SELECTED TEXT:
Benjamin Gilkey, 7, with his mother, Laura Gilkey, was diagnosed with acute lymphoblastic leukemia in 2014. He was treated at Johns Hopkins All Children's Hosptial in St. Petersburg until his death in February. Doctors say CAR-T treatment might have helped "Benji" had it been available at the time. "It will draw more people to Johns Hopkins," Laura Gilkey said. [Photos courtesy of Laura Gilkey]

A new cancer treatment that could eventually replace chemotherapy and bone marrow transplants — along with their debilitating side effects — soon will be offered at two of Tampa Bay’s top-tier hospitals.

The U.S. Food and Drug Administration in August approved the first ever Chimeric Antigen Receptor Therapy, or “CAR-T cell therapy,” for children and young adults up to age 25 suffering from leukemia and other blood and bone cancers. And just this week, the agency approved the same immunotherapy for adults with large B cell lymphoma, a form of non-Hodgkin’s lymphoma.

Johns Hopkins All Children’s Hospital in St. Petersburg will be the first and only pediatric hospital in Florida to become a certified treatment center. Moffitt Cancer Center in Tampa also will be among the first in the country to offer the same therapy on adults with blood cancers like B cell lymphoma.

CAR-T uses white blood cells from the patient’s immune system and re-engineers them in a lab to target and wipe out cancer cells. Specialists draw the cells from the patient’s blood and “re-program” them to go after blood and bone marrow-type cancer cells instead of the flu or any other bacteria or infection they would normally attack, said Dr. Frederick Locke, a principal investigator for the experimental therapy at Moffitt.

During the laboratory process, scientists work with receptors, which are molecular structures in cells that tell them what to do based on messages they receive in the bloodstream. In this instance, they add a chimeric antigen receptor, or CAR, to each T-cell. The CARs are programmed to target a specific protein, called CD19, found on cancer cells.

Then the newly trained T-cells are infused back into the body to do their job.

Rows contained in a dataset
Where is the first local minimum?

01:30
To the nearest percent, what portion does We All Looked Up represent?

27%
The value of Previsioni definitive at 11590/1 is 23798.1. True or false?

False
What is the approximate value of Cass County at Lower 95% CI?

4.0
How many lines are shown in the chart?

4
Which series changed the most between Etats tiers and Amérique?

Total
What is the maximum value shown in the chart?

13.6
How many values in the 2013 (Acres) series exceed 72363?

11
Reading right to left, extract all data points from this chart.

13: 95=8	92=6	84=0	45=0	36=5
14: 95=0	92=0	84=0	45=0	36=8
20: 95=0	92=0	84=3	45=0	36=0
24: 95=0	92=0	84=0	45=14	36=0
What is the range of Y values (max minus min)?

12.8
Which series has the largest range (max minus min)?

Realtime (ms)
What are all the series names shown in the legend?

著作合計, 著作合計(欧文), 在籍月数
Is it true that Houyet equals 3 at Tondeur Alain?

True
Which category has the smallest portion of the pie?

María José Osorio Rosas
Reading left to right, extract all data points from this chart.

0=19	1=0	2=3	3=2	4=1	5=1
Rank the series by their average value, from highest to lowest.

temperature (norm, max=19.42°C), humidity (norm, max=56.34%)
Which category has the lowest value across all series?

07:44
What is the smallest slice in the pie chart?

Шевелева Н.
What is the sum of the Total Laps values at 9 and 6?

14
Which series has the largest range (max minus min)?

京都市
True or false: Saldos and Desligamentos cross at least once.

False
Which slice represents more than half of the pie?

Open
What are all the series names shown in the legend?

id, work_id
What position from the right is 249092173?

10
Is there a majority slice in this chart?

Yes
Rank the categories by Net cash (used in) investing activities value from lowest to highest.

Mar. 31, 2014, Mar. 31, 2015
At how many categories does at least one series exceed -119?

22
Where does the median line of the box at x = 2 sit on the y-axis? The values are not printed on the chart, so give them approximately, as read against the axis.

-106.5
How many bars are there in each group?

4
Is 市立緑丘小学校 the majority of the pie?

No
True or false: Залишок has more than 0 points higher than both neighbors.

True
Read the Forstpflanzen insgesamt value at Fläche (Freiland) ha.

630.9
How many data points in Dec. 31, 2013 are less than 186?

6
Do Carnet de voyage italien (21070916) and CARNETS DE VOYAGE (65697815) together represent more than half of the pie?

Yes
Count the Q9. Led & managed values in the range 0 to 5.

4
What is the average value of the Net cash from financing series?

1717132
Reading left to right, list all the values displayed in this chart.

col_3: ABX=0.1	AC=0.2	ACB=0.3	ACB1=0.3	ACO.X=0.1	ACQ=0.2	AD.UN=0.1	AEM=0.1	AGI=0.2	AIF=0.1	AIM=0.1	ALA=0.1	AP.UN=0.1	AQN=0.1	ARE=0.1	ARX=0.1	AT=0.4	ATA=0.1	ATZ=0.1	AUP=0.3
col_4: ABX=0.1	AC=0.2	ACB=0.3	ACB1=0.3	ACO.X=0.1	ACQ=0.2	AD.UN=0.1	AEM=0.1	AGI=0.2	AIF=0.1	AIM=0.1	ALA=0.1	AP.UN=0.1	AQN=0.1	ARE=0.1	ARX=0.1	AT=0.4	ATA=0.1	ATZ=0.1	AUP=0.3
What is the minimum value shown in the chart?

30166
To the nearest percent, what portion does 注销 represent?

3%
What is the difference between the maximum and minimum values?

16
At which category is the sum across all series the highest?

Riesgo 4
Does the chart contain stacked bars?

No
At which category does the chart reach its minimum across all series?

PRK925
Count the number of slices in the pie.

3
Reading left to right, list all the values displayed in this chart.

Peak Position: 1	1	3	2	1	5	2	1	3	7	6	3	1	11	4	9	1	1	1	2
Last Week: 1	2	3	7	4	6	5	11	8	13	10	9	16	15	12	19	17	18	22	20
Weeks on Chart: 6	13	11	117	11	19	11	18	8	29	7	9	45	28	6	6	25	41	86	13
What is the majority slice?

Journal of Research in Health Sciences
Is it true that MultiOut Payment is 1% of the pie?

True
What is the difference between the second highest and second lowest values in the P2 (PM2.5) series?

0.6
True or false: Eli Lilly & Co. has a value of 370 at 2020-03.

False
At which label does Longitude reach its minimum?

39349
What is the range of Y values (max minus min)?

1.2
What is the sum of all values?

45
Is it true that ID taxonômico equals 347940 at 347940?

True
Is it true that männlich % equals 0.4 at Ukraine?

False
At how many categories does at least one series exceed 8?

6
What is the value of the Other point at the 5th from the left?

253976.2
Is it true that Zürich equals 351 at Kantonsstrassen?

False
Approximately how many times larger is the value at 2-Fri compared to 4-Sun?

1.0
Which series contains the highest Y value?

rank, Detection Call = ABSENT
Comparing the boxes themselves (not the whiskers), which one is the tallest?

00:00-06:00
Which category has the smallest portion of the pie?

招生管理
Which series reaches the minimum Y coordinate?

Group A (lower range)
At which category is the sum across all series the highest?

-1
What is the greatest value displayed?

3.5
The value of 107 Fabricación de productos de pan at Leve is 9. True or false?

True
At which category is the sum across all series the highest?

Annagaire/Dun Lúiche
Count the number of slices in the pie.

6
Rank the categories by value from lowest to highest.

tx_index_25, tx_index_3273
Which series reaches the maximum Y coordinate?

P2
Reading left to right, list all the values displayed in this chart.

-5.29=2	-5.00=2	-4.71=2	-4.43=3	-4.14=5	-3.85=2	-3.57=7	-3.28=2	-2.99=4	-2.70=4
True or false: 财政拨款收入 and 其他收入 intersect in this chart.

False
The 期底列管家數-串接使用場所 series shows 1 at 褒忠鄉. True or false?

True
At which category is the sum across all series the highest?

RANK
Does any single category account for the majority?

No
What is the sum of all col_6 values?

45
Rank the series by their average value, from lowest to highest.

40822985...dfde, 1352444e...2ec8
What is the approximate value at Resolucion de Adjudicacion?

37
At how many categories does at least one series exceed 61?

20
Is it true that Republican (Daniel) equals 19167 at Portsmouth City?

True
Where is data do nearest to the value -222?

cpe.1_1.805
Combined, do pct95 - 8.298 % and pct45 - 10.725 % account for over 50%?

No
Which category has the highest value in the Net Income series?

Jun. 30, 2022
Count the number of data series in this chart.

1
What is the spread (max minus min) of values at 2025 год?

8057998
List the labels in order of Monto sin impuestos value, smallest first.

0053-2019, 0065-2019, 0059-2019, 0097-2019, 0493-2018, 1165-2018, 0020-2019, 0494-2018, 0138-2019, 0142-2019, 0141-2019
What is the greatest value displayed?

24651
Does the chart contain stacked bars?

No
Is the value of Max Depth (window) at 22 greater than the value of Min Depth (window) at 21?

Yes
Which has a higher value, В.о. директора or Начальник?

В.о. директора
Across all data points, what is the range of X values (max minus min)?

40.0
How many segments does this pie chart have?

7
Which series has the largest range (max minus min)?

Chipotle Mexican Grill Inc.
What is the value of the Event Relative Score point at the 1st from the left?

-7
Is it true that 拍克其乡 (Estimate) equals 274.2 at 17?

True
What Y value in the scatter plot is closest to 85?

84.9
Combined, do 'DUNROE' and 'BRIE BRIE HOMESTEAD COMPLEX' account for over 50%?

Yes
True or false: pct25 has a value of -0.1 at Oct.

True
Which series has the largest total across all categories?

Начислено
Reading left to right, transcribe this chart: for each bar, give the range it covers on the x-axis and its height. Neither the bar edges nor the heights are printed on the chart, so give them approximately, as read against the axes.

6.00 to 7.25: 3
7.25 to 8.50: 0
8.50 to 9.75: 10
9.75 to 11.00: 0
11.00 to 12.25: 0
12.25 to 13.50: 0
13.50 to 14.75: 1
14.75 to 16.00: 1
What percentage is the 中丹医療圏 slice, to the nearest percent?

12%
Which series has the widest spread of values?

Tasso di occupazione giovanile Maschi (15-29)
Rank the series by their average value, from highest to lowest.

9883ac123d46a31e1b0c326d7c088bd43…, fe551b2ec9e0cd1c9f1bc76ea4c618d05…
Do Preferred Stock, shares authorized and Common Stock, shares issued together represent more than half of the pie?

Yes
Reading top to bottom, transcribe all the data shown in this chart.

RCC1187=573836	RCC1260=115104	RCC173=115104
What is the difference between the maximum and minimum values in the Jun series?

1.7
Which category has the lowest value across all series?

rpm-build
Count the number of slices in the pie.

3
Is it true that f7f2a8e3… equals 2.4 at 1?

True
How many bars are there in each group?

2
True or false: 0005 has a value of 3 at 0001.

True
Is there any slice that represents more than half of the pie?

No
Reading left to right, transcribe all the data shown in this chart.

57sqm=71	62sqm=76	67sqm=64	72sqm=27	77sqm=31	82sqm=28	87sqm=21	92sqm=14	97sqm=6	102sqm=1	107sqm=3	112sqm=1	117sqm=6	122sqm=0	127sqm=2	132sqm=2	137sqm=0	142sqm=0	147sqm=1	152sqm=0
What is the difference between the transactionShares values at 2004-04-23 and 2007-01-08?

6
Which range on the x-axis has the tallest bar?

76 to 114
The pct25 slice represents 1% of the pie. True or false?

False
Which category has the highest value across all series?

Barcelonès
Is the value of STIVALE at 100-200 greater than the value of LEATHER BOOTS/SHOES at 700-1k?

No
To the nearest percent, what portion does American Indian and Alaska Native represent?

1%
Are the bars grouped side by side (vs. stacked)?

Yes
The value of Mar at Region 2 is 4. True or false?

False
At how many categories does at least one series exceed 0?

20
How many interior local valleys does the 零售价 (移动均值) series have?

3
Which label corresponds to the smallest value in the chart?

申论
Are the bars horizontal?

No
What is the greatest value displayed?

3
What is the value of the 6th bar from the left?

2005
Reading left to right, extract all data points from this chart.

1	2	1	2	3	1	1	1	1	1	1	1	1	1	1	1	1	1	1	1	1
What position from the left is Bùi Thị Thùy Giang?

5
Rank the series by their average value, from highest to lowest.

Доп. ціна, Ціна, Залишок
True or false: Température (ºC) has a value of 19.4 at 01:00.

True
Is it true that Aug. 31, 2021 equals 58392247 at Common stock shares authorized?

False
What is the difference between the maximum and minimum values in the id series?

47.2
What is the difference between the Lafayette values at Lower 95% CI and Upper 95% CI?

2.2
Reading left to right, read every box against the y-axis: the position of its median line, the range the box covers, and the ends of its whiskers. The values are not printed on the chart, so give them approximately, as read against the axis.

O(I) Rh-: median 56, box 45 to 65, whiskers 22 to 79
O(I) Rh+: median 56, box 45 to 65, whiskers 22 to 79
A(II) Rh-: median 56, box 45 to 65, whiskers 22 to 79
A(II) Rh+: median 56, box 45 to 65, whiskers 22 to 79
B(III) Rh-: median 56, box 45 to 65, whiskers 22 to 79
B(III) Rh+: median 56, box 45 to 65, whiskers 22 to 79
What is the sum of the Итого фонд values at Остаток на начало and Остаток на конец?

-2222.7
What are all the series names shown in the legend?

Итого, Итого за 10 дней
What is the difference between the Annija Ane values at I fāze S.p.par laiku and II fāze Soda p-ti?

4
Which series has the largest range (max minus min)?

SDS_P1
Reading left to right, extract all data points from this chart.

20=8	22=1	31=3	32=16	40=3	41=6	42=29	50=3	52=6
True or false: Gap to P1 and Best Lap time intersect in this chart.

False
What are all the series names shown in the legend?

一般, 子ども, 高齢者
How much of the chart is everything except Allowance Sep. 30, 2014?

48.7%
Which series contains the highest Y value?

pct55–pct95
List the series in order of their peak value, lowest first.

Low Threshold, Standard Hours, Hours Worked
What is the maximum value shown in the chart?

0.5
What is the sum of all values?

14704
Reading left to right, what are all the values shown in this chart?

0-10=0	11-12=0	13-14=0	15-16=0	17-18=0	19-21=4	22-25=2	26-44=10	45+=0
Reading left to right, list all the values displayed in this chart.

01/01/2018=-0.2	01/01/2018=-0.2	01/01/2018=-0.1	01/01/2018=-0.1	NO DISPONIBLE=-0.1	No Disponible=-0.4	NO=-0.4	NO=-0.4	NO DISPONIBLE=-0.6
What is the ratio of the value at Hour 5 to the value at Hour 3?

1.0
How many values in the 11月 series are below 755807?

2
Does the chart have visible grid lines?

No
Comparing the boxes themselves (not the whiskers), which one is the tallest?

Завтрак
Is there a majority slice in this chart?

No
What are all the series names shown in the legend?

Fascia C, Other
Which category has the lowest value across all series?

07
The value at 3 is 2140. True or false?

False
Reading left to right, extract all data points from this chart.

PROBLEM STATEMENT:
Answer these questions using the text on CAR-T therapy.
1. Up to what age could patients receive the CAR-T therapy approved by the FDA in August?
2. Which hospital will be the first and only pediatric hospital in Florida to become a certified treatment center?
3. What protein on cancer cells are the CARs programmed to target?

EXERCISE SOLUTION:
1. Up to age 25.
2. Johns Hopkins All Children's Hospital in St. Petersburg.
3. CD19.